Alexander had hoped to land a bout with Khan, who instead may be in line to face Floyd Mayweather Jr. in May.

“You guys know that I was supposed to fight somebody else, but Shawn stepped up to the plate. Now, I’m going to take care of him,” said Alexander. “I’m going to continue to win, and I’m going to continue to prove to people that I’m an elite fighter and I deserve to be at the top. So, come Saturday night, my winning ways will continue.”



Trout unanimously decisioned Miguel Cotto for a career-defining victory on Dec. 1 of last year at New York’s Madison Square Garden in front of family members, one of whom was his grandmother, Ann Johnson, who passed away in May.

While Trout has dedicated Saturday’s clash to Johnson, he also welcomes relatives such as great grandmother, Dorothy Johnson, who celebrated her 88th birthday the day Trout ended Cotto’s unbeaten mark at The Garden at 7-0. Many of those related to Trout are from New York.

“I’m happy to be here. Happy to bring it back to Brooklyn. A lot of people don’t know that my mother, my grandmother, they were both born and raised here. My grandfather is from here. New York is in my blood,” said Trout, who is coming off a unanimous decision loss to Canelo Alvarez in April.

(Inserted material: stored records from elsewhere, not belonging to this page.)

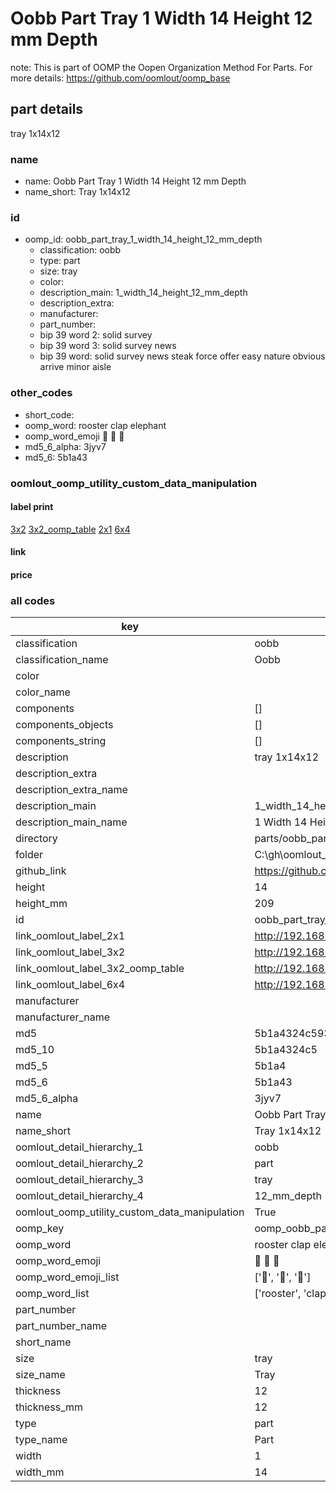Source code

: # Oobb Part Tray 1 Width 14 Height 12 mm Depth  

note: This is part of OOMP the Oopen Organization Method For Parts. For more details: https://github.com/oomlout/oomp_base

##  part details
  



tray 1x14x12



### name
* name: Oobb Part Tray 1 Width 14 Height 12 mm Depth
* name_short: Tray 1x14x12 
### id
* oomp_id: oobb_part_tray_1_width_14_height_12_mm_depth
  * classification: oobb
  * type: part
  * size: tray
  * color: 
  * description_main: 1_width_14_height_12_mm_depth
  * description_extra: 
  * manufacturer: 
  * part_number: 
  * bip 39 word 2: solid survey
  * bip 39 word 3: solid survey news
  * bip 39 word: solid survey news steak force offer easy nature obvious arrive minor aisle

### other_codes
* short_code: 
* oomp_word: rooster clap elephant
* oomp_word_emoji :rooster: :clap: :elephant:
* md5_6_alpha: 3jyv7
* md5_6: 5b1a43






### oomlout_oomp_utility_custom_data_manipulation
#### label print
[3x2](http://192.168.1.245:1112/?label=oomp%203jyv7)
[3x2_oomp_table](http://192.168.1.108:1112/?label=oomp%203jyv7)
[2x1](http://192.168.1.242:1112/?label=oomp%203jyv7)
[6x4](http://192.168.1.55:1112/?label=oomp%203jyv7)    

#### link

                              

#### price







### all codes 
| key | value |  
| --- | --- |  
| classification | oobb |  
| classification_name | Oobb |  
| color |  |  
| color_name |  |  
| components | [] |  
| components_objects | [] |  
| components_string | [] |  
| description | tray 1x14x12 |  
| description_extra |  |  
| description_extra_name |  |  
| description_main | 1_width_14_height_12_mm_depth |  
| description_main_name | 1 Width 14 Height 12 mm Depth |  
| directory | parts/oobb_part_tray_1_width_14_height_12_mm_depth |  
| folder | C:\gh\oomlout_oobb_version_4_generated_parts\things\oobb_part_tray_1_width_14_height_12_mm_depth |  
| github_link | https://github.com/oomlout/oomlout_oomp_part_src/tree/main/parts/oobb_part_tray_1_width_14_height_12_mm_depth |  
| height | 14 |  
| height_mm | 209 |  
| id | oobb_part_tray_1_width_14_height_12_mm_depth |  
| link_oomlout_label_2x1 | http://192.168.1.242:1112/?label=oomp%203jyv7 |  
| link_oomlout_label_3x2 | http://192.168.1.245:1112/?label=oomp%203jyv7 |  
| link_oomlout_label_3x2_oomp_table | http://192.168.1.108:1112/?label=oomp%203jyv7 |  
| link_oomlout_label_6x4 | http://192.168.1.55:1112/?label=oomp%203jyv7 |  
| manufacturer |  |  
| manufacturer_name |  |  
| md5 | 5b1a4324c59368ba65ad8d512a76ae75 |  
| md5_10 | 5b1a4324c5 |  
| md5_5 | 5b1a4 |  
| md5_6 | 5b1a43 |  
| md5_6_alpha | 3jyv7 |  
| name | Oobb Part Tray 1 Width 14 Height 12 mm Depth |  
| name_short | Tray 1x14x12  |  
| oomlout_detail_hierarchy_1 | oobb |  
| oomlout_detail_hierarchy_2 | part |  
| oomlout_detail_hierarchy_3 | tray |  
| oomlout_detail_hierarchy_4 | 12_mm_depth |  
| oomlout_oomp_utility_custom_data_manipulation | True |  
| oomp_key | oomp_oobb_part_tray_1_width_14_height_12_mm_depth |  
| oomp_word | rooster clap elephant |  
| oomp_word_emoji | :rooster: :clap: :elephant: |  
| oomp_word_emoji_list | [':rooster:', ':clap:', ':elephant:'] |  
| oomp_word_list | ['rooster', 'clap', 'elephant'] |  
| part_number |  |  
| part_number_name |  |  
| short_name |  |  
| size | tray |  
| size_name | Tray |  
| thickness | 12 |  
| thickness_mm | 12 |  
| type | part |  
| type_name | Part |  
| width | 1 |  
| width_mm | 14 |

“Over a year ago, I came back to New York and retained my title against Miguel Cotto, and I’m looking to regain my title because I feel like that’s my belt. I lost to Canelo, but I feel like that has made me a stronger, and better fighter and a stronger man. You are going to see the re-invention of Austin Trout on Saturday night.”

Lara rose from knockdowns in the fourth and ninth rounds of his last bout to score a 10th-round stoppage of Alfredo Angulo in June, which had followed a disputed draw with Vanes Martirosyan in November of 2012.

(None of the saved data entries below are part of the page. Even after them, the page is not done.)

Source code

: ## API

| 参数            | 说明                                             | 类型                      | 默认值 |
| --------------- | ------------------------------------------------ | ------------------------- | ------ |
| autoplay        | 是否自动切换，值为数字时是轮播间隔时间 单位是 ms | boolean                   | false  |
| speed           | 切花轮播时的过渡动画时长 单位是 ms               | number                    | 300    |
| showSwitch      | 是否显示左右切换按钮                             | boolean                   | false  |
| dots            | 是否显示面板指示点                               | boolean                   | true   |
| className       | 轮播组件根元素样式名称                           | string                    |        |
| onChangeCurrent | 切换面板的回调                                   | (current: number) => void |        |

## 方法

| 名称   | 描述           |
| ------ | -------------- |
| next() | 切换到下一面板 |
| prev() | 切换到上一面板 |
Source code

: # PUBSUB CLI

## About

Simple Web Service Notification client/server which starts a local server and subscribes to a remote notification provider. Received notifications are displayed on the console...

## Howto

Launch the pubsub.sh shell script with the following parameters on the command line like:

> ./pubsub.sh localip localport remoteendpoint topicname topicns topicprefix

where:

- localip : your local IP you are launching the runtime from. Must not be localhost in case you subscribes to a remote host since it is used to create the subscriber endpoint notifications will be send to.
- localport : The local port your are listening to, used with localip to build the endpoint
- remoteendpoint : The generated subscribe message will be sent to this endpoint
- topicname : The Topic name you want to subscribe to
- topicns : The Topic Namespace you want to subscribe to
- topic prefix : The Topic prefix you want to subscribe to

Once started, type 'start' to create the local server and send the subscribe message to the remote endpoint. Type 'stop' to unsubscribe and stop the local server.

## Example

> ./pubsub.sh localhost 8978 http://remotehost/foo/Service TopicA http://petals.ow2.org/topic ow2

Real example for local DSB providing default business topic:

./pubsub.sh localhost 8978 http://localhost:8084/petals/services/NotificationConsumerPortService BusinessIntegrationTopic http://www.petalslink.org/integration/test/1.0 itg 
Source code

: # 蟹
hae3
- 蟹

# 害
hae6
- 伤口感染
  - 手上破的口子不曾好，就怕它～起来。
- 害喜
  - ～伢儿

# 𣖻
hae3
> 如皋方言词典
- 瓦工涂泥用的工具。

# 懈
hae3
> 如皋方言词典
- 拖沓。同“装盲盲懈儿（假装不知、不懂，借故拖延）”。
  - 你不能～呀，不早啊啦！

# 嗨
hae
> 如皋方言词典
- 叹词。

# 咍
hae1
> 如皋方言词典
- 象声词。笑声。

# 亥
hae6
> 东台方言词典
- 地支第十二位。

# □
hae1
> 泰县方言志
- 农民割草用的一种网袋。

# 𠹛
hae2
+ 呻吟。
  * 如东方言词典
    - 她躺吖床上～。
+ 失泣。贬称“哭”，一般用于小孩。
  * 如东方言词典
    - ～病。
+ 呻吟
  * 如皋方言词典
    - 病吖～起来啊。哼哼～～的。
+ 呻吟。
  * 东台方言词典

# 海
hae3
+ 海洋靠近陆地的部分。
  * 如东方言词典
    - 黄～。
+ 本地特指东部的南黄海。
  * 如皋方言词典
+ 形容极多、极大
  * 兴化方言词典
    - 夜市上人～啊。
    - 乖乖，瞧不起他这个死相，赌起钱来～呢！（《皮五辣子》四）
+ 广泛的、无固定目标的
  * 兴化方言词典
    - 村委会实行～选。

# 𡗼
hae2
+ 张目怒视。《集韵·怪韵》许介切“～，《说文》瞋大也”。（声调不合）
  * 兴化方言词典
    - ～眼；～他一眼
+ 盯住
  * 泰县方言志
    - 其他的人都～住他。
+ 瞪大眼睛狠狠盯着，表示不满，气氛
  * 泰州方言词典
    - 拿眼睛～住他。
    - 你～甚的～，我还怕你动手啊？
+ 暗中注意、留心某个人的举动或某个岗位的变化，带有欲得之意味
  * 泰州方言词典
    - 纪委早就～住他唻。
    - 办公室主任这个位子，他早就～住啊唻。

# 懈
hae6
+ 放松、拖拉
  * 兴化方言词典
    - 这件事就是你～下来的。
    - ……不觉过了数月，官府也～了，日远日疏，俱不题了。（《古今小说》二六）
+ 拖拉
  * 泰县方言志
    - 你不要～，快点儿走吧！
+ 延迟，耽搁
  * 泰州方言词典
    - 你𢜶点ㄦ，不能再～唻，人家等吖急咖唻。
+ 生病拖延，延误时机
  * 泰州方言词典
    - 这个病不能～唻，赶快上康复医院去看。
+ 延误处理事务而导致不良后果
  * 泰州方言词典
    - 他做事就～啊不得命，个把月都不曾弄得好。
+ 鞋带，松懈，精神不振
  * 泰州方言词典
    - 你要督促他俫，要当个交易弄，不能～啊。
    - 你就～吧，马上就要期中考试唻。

Although he had engaged in a pre-fight war of words with Trout, Lara had little to say on Wednesday.

“The talk is over now,” said Lara. “On Saturday, we’re going to find out who has got the bigger heart.”



In May of last year, Dirrell suffered a broken leg during a motorcycle accident, this, after having been diagnosed with non-Hodgkin’s lymphoma shortly after he stopped James Hopkins in December 2006.

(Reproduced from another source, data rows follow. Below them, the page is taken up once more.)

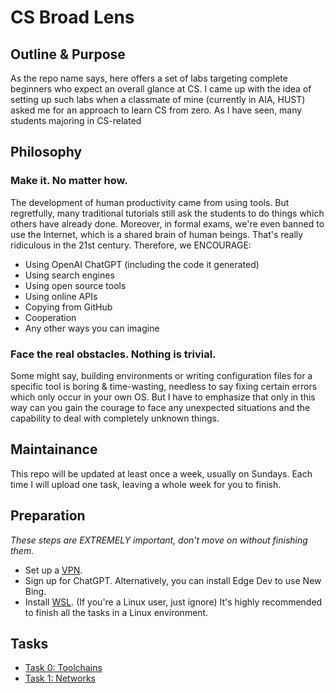 # CS Broad Lens

## Outline & Purpose

As the repo name says, here offers a set of labs targeting complete beginners who expect an overall glance at CS. I came up with the idea of setting up such labs when a classmate of mine (currently in AIA, HUST) asked me for an approach to learn CS from zero. As I have seen, many students majoring in CS-related 

## Philosophy

### Make it. No matter how.

The development of human productivity came from using tools. But regretfully, many traditional tutorials still ask the students to do things which others have already done. Moreover, in formal exams, we're even banned to use the Internet, which is a shared brain of human beings. That's really ridiculous in the 21st century.
Therefore, we ENCOURAGE:
- Using OpenAI ChatGPT (including the code it generated)
- Using search engines
- Using open source tools
- Using online APIs
- Copying from GitHub
- Cooperation
- Any other ways you can imagine

### Face the real obstacles. Nothing is trivial.

Some might say, building environments or writing configuration files for a specific tool is boring & time-wasting, needless to say fixing certain errors which only occur in your own OS. But I have to emphasize that only in this way can you gain the courage to face any unexpected situations and the capability to deal with completely unknown things.

## Maintainance

This repo will be updated at least once a week, usually on Sundays. Each time I will upload one task, leaving a whole week for you to finish.

## Preparation

*These steps are EXTREMELY important, don't move on without finishing them.*

- Set up a [VPN](ikuuu.eu).
- Sign up for ChatGPT. Alternatively, you can install Edge  Dev to use New Bing.
- Install [WSL](https://learn.microsoft.com/en-us/windows/wsl/). (If you're a Linux user, just ignore) It's highly recommended to finish all the tasks in a Linux environment.

## Tasks
- [Task 0: Toolchains](./task0/task0.md)
- [Task 1: Networks](./task1/task1.md)
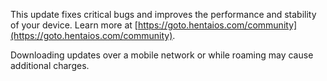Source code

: This update fixes critical bugs and improves the performance and stability of your device. Learn more at [https://goto.hentaios.com/community](https://goto.hentaios.com/community).

Downloading updates over a mobile network or while roaming may cause additional charges.
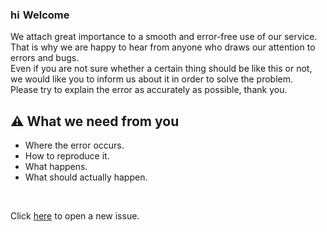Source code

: ### <img src="https://user-images.githubusercontent.com/1303154/88677602-1635ba80-d120-11ea-84d8-d263ba5fc3c0.gif" width="16px" alt="hi"> Welcome

We attach great importance to a smooth and error-free use of our service. That is why we are happy to hear from anyone who draws our attention to errors and bugs.<br />
Even if you are not sure whether a certain thing should be like this or not, we would like you to inform us about it in order to solve the problem.<br />
Please try to explain the error as accurately as possible, thank you.

## ⚠️ What we need from you
- Where the error occurs.
- How to reproduce it.
- What happens.
- What should actually happen.
<br />

Click [here](https://github.com/xyna-dev/issues/issues/new) to open a new issue. <br />
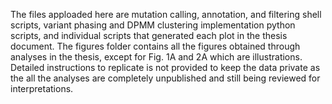 The files apploaded here are mutation calling, annotation, and filtering shell scripts, variant phasing and DPMM clustering implementation python scripts, and individual scripts that generated each plot in the thesis document. 
The figures folder contains all the figures obtained through analyses in the thesis, except for Fig. 1A and 2A which are illustrations. 
Detailed instructions to replicate is not provided to keep the data private as the all the analyses are completely unpublished and still being reviewed for interpretations.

“Come Saturday, it’s destiny,” said Dirrell, 29, who did return to the ring until October 2008, when he decisioned Andy Mavros over four rounds.

“I’ve been through a lot. Cancer in 2006. Overcame that. Motorcycle accident. Broke my leg and my hand. Overcame that. So, Sakio Bika can’t overcome me.”

In his last fight in June at Barclays, Bika majority decisioned Mexico’s previously unbeaten Marco Antonio Periban for his current belt at Barclays Center.

Bika-Periban was for the WBC belt formerly held by RING and WBA champion Andre Ward, had followed February’s unanimous decision over previously undefeated Nikola Sjekloca, and represented his fourth straight win during a run that includes two stoppages since falling by unanimous decision to Ward in November of 2010.

“He looks for the knockout, but doesn’t get it every time,” said Dirrell, of Bika. “But this time, it’s going to be me who is looking for the knockout.”

Bika, nevertheless, questioned Dirrell’s resolve.

“He says that he can do it, he says that he can beat me, but I don’t think that he has the balls to do it.”



In other bouts, Brooklyn welterweight Sadam “World Kid” Ali (17-0, 10 KOs) will fight Mexico’s Jesus Selig (16-1-1, 10 KOs), and light heavyweight and 2012 U.S. Olympian Marcus Browne (7-0, 6 KOs) takes on Kevin Engel (20-8, 16 KOs).

In his last fight in September at Barclays, Ali rose from a first-round knockdown and then floored rival Jay Krupp in both the third and final stanzas of  an eight-round unanimous decision victory.

Browne was also at Barclays on the Ali-Krupp card, going the distance for the first time in eight-round unanimous decision over Lamont Williams.